The nurse is caring for a client admitted to the hospital with lower extremity edema and shortness of breath. Which electrocardiogram finding indicates the client is at risk for an alteration in perfusion?
- A. P wave smooth and round
- B. Absent U wave
- C. PR interval 0.30 seconds
- D. ST segment isoelectric
Correct Answer: D
Rationale: An isoelectric ST segment on an electrocardiogram can indicate myocardial ischemia or injury, which can lead to a decrease in perfusion to the heart muscle. This finding suggests an increased risk of inadequate blood flow to the heart, potentially resulting in further complications such as a myocardial infarction or altered perfusion to other organs. In a client with lower extremity edema and shortness of breath, identifying this ECG finding is crucial for early intervention and monitoring to prevent further deterioration in perfusion status.

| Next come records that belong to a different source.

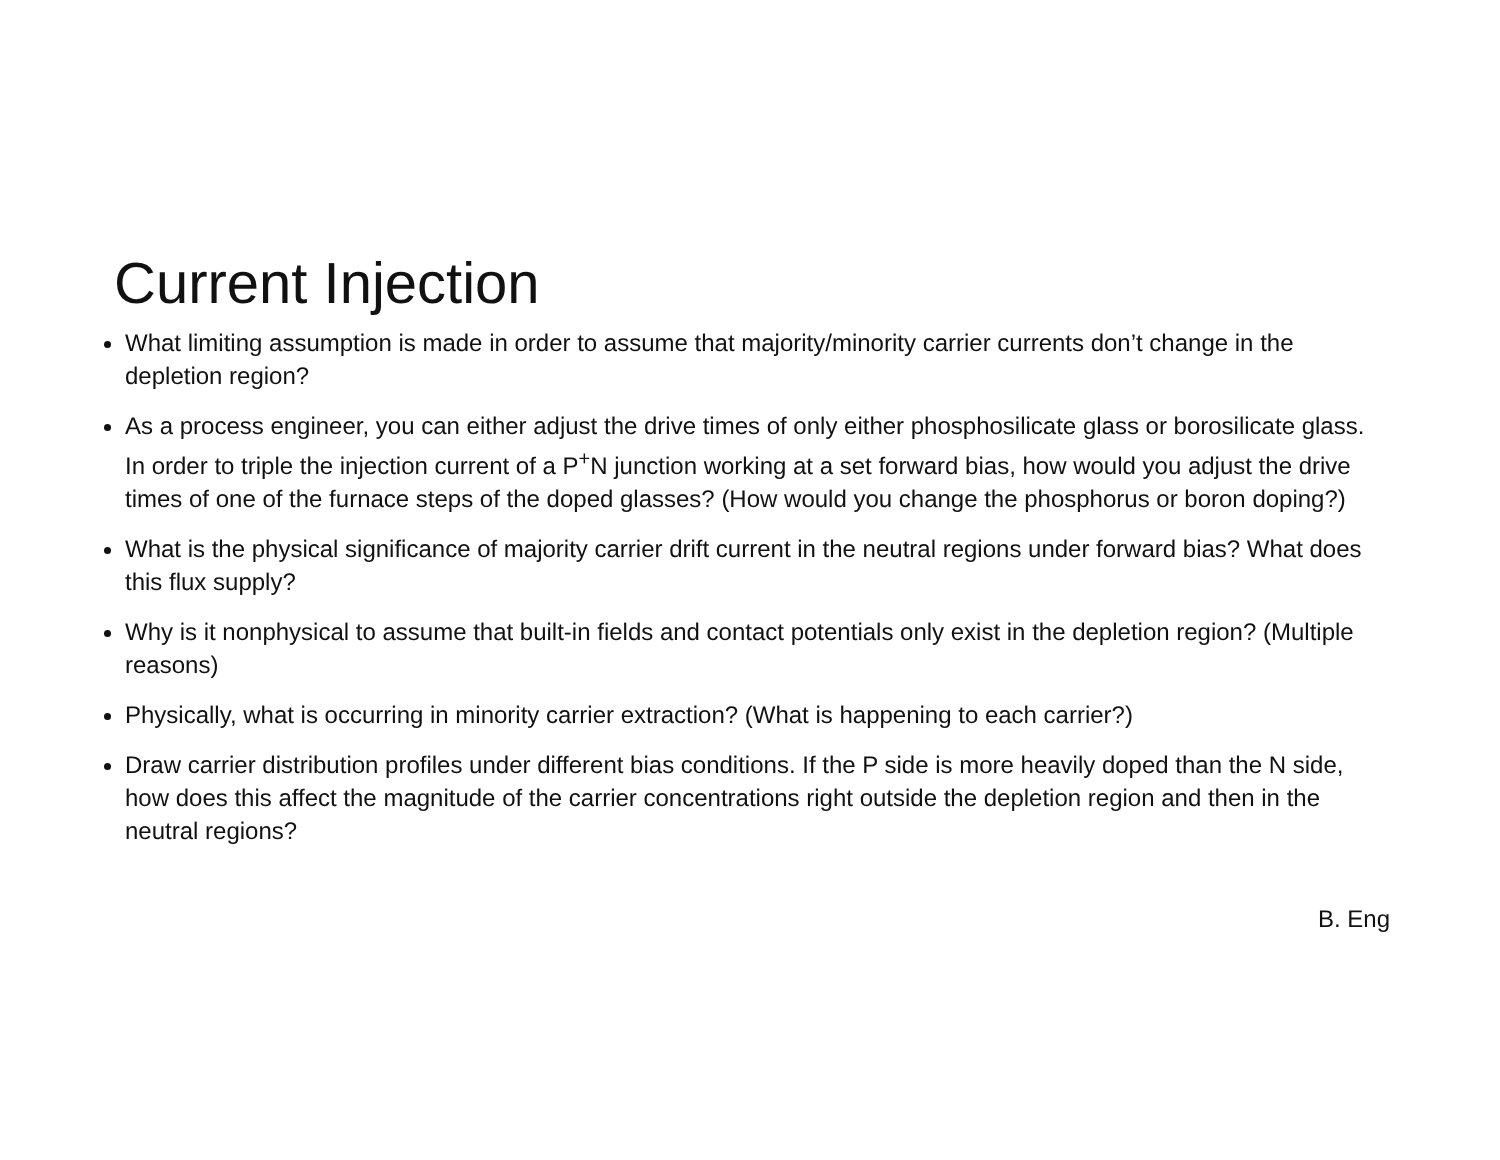Current Injection
What limiting assumption is made in order to assume that majority/minority carrier currents don’t change in the depletion region?
As a process engineer, you can either adjust the drive times of only either phosphosilicate glass or borosilicate glass. In order to triple the injection current of a P<sup>+</sup>N junction working at a set forward bias, how would you adjust the drive times of one of the furnace steps of the doped glasses? (How would you change the phosphorus or boron doping?)
What is the physical significance of majority carrier drift current in the neutral regions under forward bias? What does this flux supply?
Why is it nonphysical to assume that built-in fields and contact potentials only exist in the depletion region? (Multiple reasons)
Physically, what is occurring in minority carrier extraction? (What is happening to each carrier?)
Draw carrier distribution profiles under different bias conditions. If the P side is more heavily doped than the N side, how does this affect the magnitude of the carrier concentrations right outside the depletion region and then in the neutral regions?
B. Eng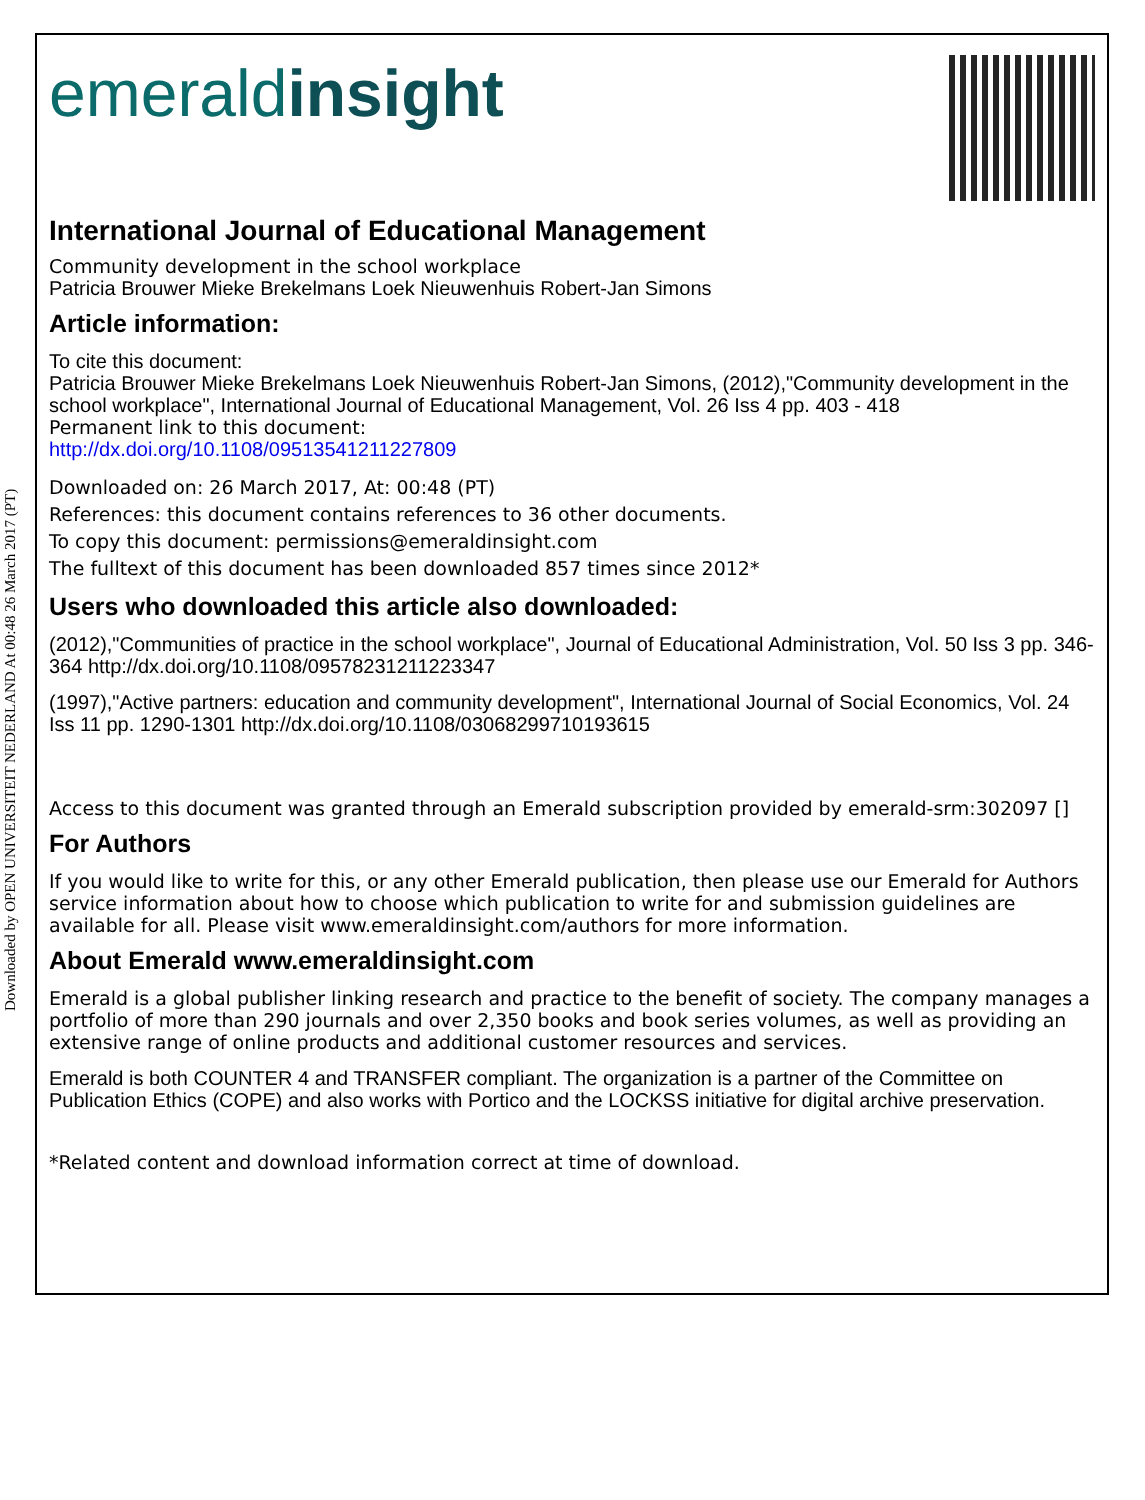Downloaded by OPEN UNIVERSITEIT NEDERLAND At 00:48 26 March 2017 (PT)
emeraldinsight
International Journal of Educational Management
Community development in the school workplace
Patricia Brouwer Mieke Brekelmans Loek Nieuwenhuis Robert-Jan Simons
Article information:
To cite this document:
Patricia Brouwer Mieke Brekelmans Loek Nieuwenhuis Robert-Jan Simons, (2012),"Community development in the school workplace", International Journal of Educational Management, Vol. 26 Iss 4 pp. 403 - 418
Permanent link to this document:
http://dx.doi.org/10.1108/09513541211227809
Downloaded on: 26 March 2017, At: 00:48 (PT)
References: this document contains references to 36 other documents.
To copy this document: permissions@emeraldinsight.com
The fulltext of this document has been downloaded 857 times since 2012*
Users who downloaded this article also downloaded:
(2012),"Communities of practice in the school workplace", Journal of Educational Administration, Vol. 50 Iss 3 pp. 346-364 http://dx.doi.org/10.1108/09578231211223347
(1997),"Active partners: education and community development", International Journal of Social Economics, Vol. 24 Iss 11 pp. 1290-1301 http://dx.doi.org/10.1108/03068299710193615
Access to this document was granted through an Emerald subscription provided by emerald-srm:302097 []
For Authors
If you would like to write for this, or any other Emerald publication, then please use our Emerald for Authors service information about how to choose which publication to write for and submission guidelines are available for all. Please visit www.emeraldinsight.com/authors for more information.
About Emerald www.emeraldinsight.com
Emerald is a global publisher linking research and practice to the benefit of society. The company manages a portfolio of more than 290 journals and over 2,350 books and book series volumes, as well as providing an extensive range of online products and additional customer resources and services.
Emerald is both COUNTER 4 and TRANSFER compliant. The organization is a partner of the Committee on Publication Ethics (COPE) and also works with Portico and the LOCKSS initiative for digital archive preservation.
*Related content and download information correct at time of download.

The nurse is assessing a client who is in the third trimester of pregnancy. Which finding would require immediate intervention by the nurse?
- A. Blood pressure of 142/92 mmHg
- B. Pulse of 92 beats per minute
- C. Respiratory rate of 24 per minute
- D. Weight gain of 16 oz per week
Correct Answer: A
Rationale: A blood pressure of 142/92 mmHg in a client in the third trimester of pregnancy is elevated and could indicate the development of preeclampsia, a serious hypertensive disorder that can have adverse effects on both the mother and the fetus. Preeclampsia is characterized by high blood pressure accompanied by signs of organ damage, such as proteinuria and changes in other laboratory values. Immediate intervention is required in this situation, as preeclampsia can lead to complications such as seizures (eclampsia), stroke, and placental abruption. It is essential for the nurse to further assess the client and notify the healthcare provider promptly for appropriate management.